Event: “Tongues” by Jason Wee and Sean Tobin
Festival: M1 Singapore Fringe Festival’12 : Art & Faith
Venue: Gallery Theatre, National Museum of Singapore
Run: 16-19 February 2012
Cast: Nora Samosir, Serena Ho, Walter Hanna, Faizal Abdullah

M1 Fringe Fest ended last weekend and with much delay, here’s a short write-up of another play I caught. I wasn’t quite sure what I should make of it.
It had an unconventional structure in its presentation, which in my personal opinion, might not have been the best way.

The gist of it:
As the morgue temperature rises, 4 corpses awake in the midst of waiting for their identification and autopsy. As the temperature falls again (this happens a few times), they are thrown into dream-like scenarios and each different as the scene jumps.

Starting off in a casual manner to “get the audience involved”, it was on the outset that it was probably meant to be that way, having the actors stroll into the theatre, and even “cuts” called by the director in the ongoing play. However, I found this too disruptive to the play, almost like it was a rehearsal, causing a jarring effect to the flow. I felt it would have been more impactful without those interruptions. Also, due to the many abrupt shifts in characters, it was a bit difficult to find the story behind each one, as it seems only snapshots were taken. Maybe it’s meant to be this way, that dream-like scenario.

The religious theme was apparent, and at times, maybe even “offensive” or viewed as a mockery, inducing, I believe, some of the audience to walk out. Yes, it was a tad uncomfortable at some points, but I wanted to hear them out.
In the post-show dialogue, I found out that the inspiration came from Sean’s religious environment since young and also as a “compilation” of interviews and surveys with people and their views.
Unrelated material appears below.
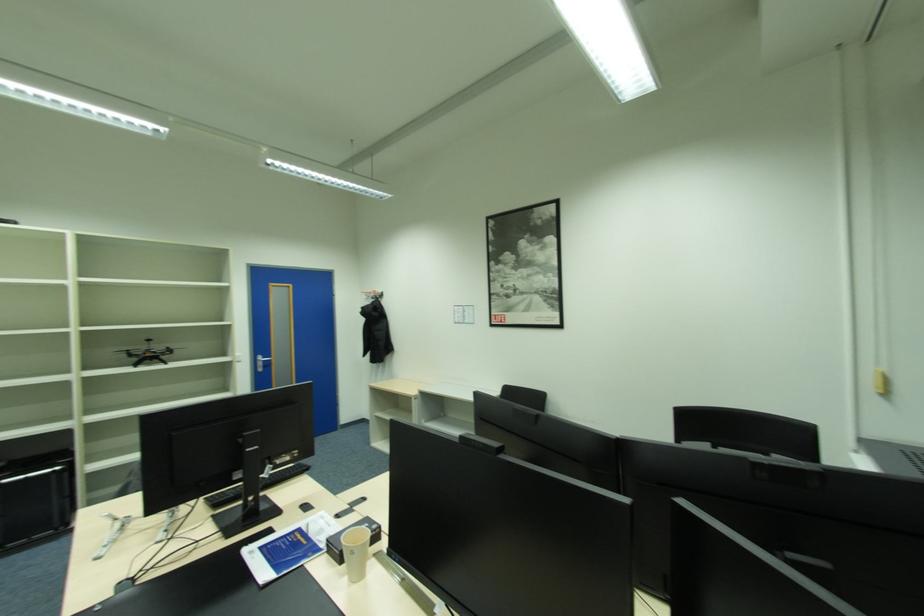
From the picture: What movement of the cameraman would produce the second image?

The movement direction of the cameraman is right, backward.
It was meant to raise questions on what people think about religion, not a personal commentary on the part of both writers. I do wonder why the show was called “Tongues” though? Maybe due to the many voices of people? Or as corpses, there are many questions that you can no longer ask? Anything to do with the Tower of Babel?
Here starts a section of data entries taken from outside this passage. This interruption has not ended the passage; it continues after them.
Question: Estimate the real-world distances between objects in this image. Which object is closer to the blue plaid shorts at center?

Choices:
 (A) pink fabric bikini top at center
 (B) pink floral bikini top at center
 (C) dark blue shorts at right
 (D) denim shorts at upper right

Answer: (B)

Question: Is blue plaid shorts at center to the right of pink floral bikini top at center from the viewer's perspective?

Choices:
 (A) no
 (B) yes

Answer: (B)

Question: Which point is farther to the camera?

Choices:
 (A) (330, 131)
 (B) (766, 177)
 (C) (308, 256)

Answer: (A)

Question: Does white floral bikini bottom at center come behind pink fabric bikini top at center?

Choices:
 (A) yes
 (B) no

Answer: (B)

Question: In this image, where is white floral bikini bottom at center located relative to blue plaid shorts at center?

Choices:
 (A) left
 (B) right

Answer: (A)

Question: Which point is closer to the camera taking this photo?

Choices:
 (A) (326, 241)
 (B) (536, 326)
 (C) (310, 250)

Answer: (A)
One thing I liked about the show was the sound design by Dirk Stromberg. With its “surround” quality, it helped the audience through the scenes and I liked the way it was engineered. I also felt that the repeated scene at the end of “are you there, God?”, where one of the characters seeks answers from God, but doesn’t hear His replies even though He was there replying, was a nice touch. It had a somewhat different quality as compared to the earlier “interrupted” instance; I think the repeat made that poignant touch to the show.

So there, I guess that’s all I have for this show. Just another note, the book (published by Math Paper Press, 2012) was launched last Friday (24 Feb) at BooksActually.